The result is that several wind farms being installed now surpass 1GW in capacity, the typical output of a nuclear plant. The Dogger Bank wind farm, located between 130km and 200km off the British coast and due to start operating in the summer of 2023, will clock in at a record 3.6GW at full capacity in 2026. Economies of scale are driving down costs, making offshore wind competitive with other sources of power. In July Britain awarded contracts to five projects, including Dogger Bank, at a price of £37 ($44) per megawatt-hour—less than a sixth of the country’s wholesale electricity price in December.
The awful weather is not always a boon: its vagaries can also stress the grid. Helpfully, technology and falling costs are allowing windpower operators to combat the elements. One way to do this is with more interconnections, first between the farms and land—today most wind farms have one link to the shore, which is inefficient—then among the farms themselves. Half of the 3GW to be tendered by Norway will have the option to create links to more countries. Phil Sandy of National Grid, which runs Britain’s power infrastructure, predicts a future of complex undersea grids similar to that on land.
Another way to manage the variability of windpower is to use it to split water molecules to produce “green” fuels, such as hydrogen and ammonia. In May the European Commission and heavy-industry bosses pledged a ten-fold increase of EU manufacturing capacity for electrolysers, which do the splitting, by 2025. This would allow it to produce 10m tonnes of green fuels by 2030. The commission has also proposed a “hydrogen bank”, capitalised with €3bn ($3.2bn), to help finance the projects.
Investors are giddy. In August Copenhagen Infrastructure Partners (CIP), a private-equity firm, said it had raised €3bn for a fund that will invest solely in hydrogen assets. A dozen projects have been announced in Europe; the three largest together amount to 20GW of green power. Topsoe, a Danish firm that provides technology for such ventures, says its orders add up to 86GW.

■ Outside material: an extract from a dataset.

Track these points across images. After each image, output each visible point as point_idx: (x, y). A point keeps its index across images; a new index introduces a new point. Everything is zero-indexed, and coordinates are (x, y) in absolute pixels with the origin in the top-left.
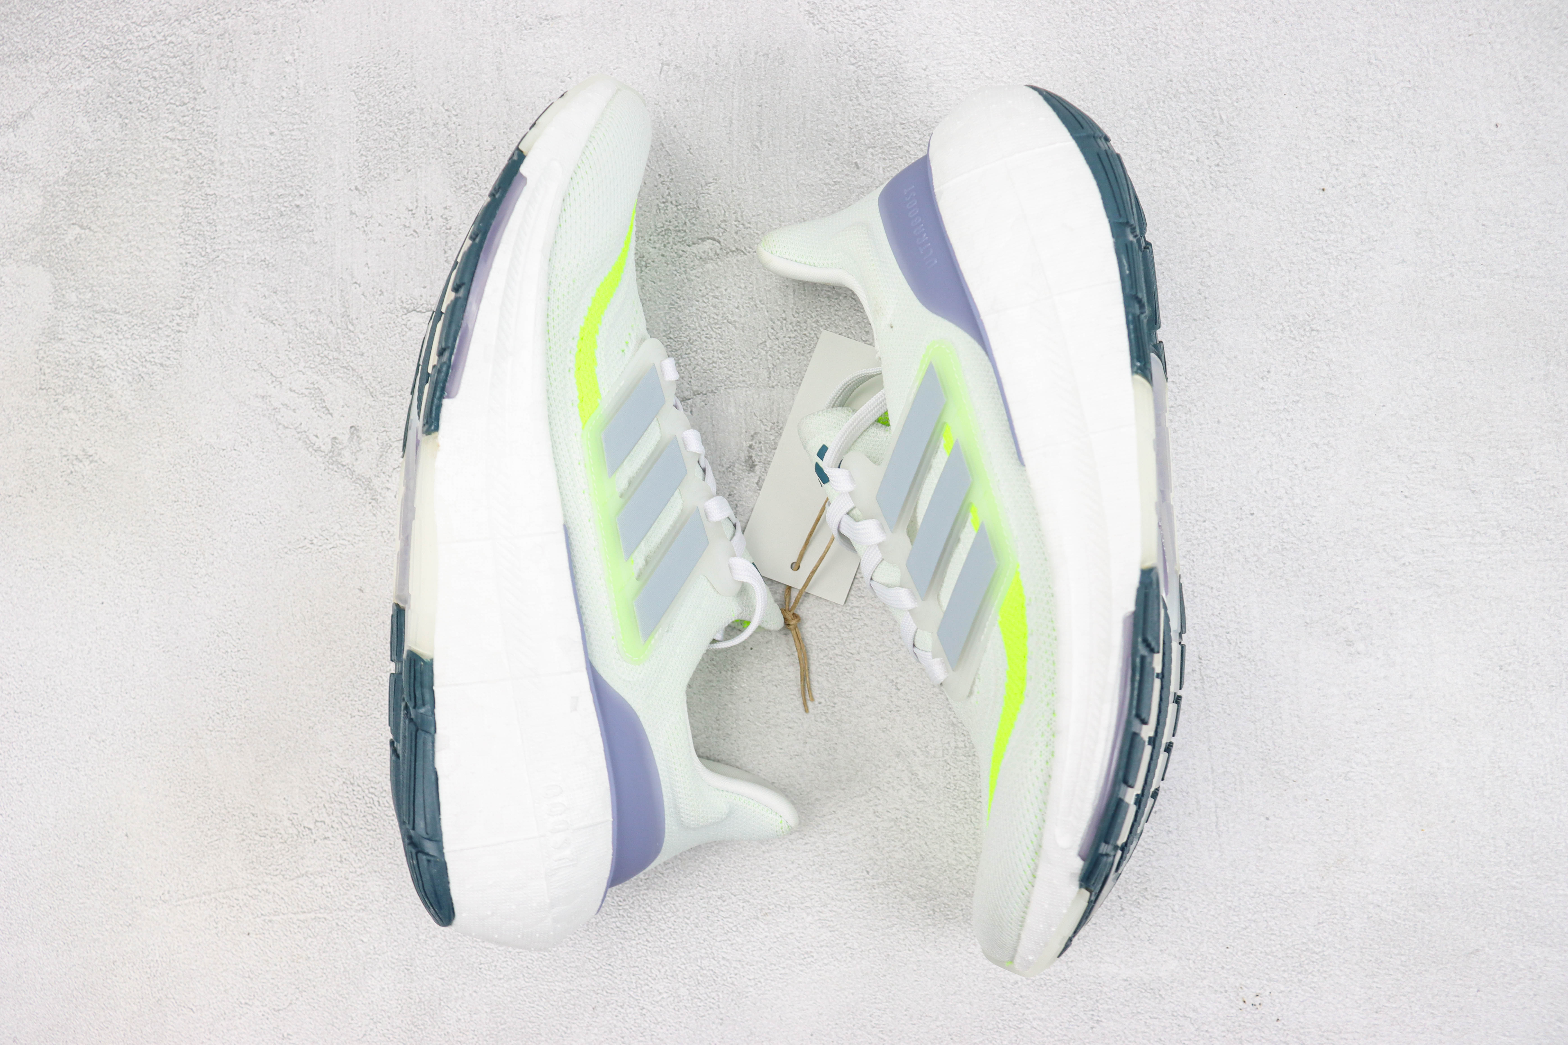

Eventually the North Sea’s power system could take the form of an archipelago of “energy islands” that host wind-farm repair staff, aggregate electricity and produce hydrogen in bulk, to be transported onshore by ship or pipeline. As many as ten such schemes are being considered, according to SINTEF, a research firm. North Sea Energy Island, an artificial atoll 100km off the Danish coast, is due to be tendered in 2023. It will serve as a hub for ten surrounding wind farms, with links to neighbouring countries.
One bidder, a joint venture between Orsted, a Danish offshore wind developer that is the world’s largest, and ATP, a local $150bn pension fund, envisages a modular design, with components made onshore and assembled at sea. “We expect it to still be functional in 100 years’ time,” says Brendan Bradley of Arup, an engineering firm that is advising the bid. Thomas Dalsgaard of CIP, which is part of a rival consortium, reckons that producing green fuels offshore will not only help reduce pressure on grids but also save money: hydrogen pipelines are one-fifth the cost of high-capacity power-transmission lines.